1 Introduction: Energy-Based Models

  • scalar energy to each configuration of the variable
  • inference: set observed -> find remaining, minimize the energy
  • learning: energy function, low energies to correct values
  • loss functional: quality of energy functions
  • probabilistic or non-probabilistic
  • no normalization constant, flexible

1.1 Energy-Based Inference

  • example: pixel -> label
  • contrast functions, value functions, or negative log-likelihood functions, \(E(Y,X)\)
  • discrete or continuous, dimension...
  • all kinds of optimization techniques

1.2 What Questions Can a Model Answer?

  • What is the Y that is most compatible with this X? predict, classify, decision-making
  • ranking, detection (threshold), conditional probability (given to a human or another system)
  • \(X\) high \(Y\) low (common); converse: image restoration, CG, generation; both high: complex! e.g. hyper-resolution

1.3 Decision Making versus Probabilistic Modeling

  • uncalibrated, not commensurate, probability, Gibbs distribution, temperature, partition function, statistical physics
  • convergence, restrict, intractable

2 Energy-Based Training: Architecture and Loss Function

  • a family of energy functions indexed by a parameter \(W\)

Information provided »

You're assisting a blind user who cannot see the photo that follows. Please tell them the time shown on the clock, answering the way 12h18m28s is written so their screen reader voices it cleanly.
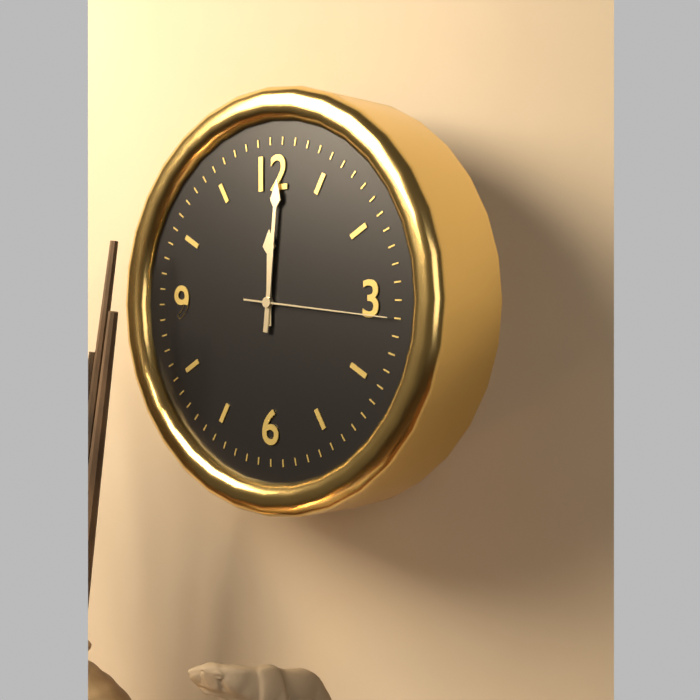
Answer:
12h01m16s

Problems and tasks »
1) In the energy-based models notes, what does the loss functional measure?
2) List every section heading in the energy-based models notes, with its number.
3) Continue the energy-based models notes from their last line, in the same bullet style.
The listing is separate material and has nothing to do with the energy-based models notes.

Responses to the exercise »
1) The quality of energy functions.

2)
1 Introduction: Energy-Based Models
1.1 Energy-Based Inference
1.2 What Questions Can a Model Answer?
1.3 Decision Making versus Probabilistic Modeling
2 Energy-Based Training: Architecture and Loss Function

3)
  • architecture, the internal structure of the parameterized function \(E(W, Y, X)\)
    • real vectors, a linear combination of basis functions (kernel methods)
    • neural
  • training samples, prior knowledge, loss functional \(\mathcal L(E,\mathcal S)\), loss function, \(\mathcal L(W,\mathcal S)\)
  • \(W^* = min_{W\in \mathcal W}\mathcal L(W,\mathcal S)\)
    • \(\mathcal L(E,\mathcal S) = \frac 1P\sum_{i=1}^P L(Y^i, E(W,\mathcal y, X^i)) + R(W)\)
    • \(Y^i\): answer, fixed. \(\mathcal y\): varying answer
    • \(R(W)\): regularize, prior
  • use theories of statistical learning

2.1 Designing a Loss Functional

  • shape the energy surface
  • push, pull
  • the architecture (model), the loss function, the learning algorithm (3 elements shared with common ML), the inference algorithm
  • prior: architecture and the loss function (regularize)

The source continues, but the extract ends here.